◆ **YOUR ASSIGNMENT**
Copy out the lines of each item below with "LESEN" replaced by "WEITERLESEN" wherever it occurs, leaving everything else the same.

(RECORD EXTRACTS)

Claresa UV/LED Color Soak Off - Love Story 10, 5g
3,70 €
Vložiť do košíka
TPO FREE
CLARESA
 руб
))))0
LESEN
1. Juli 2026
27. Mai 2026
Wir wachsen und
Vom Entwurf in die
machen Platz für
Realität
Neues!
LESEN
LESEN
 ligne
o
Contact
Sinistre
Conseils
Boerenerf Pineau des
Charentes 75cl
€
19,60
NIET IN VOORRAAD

(End RECORD EXTRACTS)

◆ **ANSWER TO THIS PROBLEM**
Claresa UV/LED Color Soak Off - Love Story 10, 5g
3,70 €
Vložiť do košíka
TPO FREE
CLARESA
 руб
))))0
WEITERLESEN
1. Juli 2026
27. Mai 2026
Wir wachsen und
Vom Entwurf in die
machen Platz für
Realität
Neues!
WEITERLESEN
WEITERLESEN
 ligne
o
Contact
Sinistre
Conseils
Boerenerf Pineau des
Charentes 75cl
€
19,60
NIET IN VOORRAAD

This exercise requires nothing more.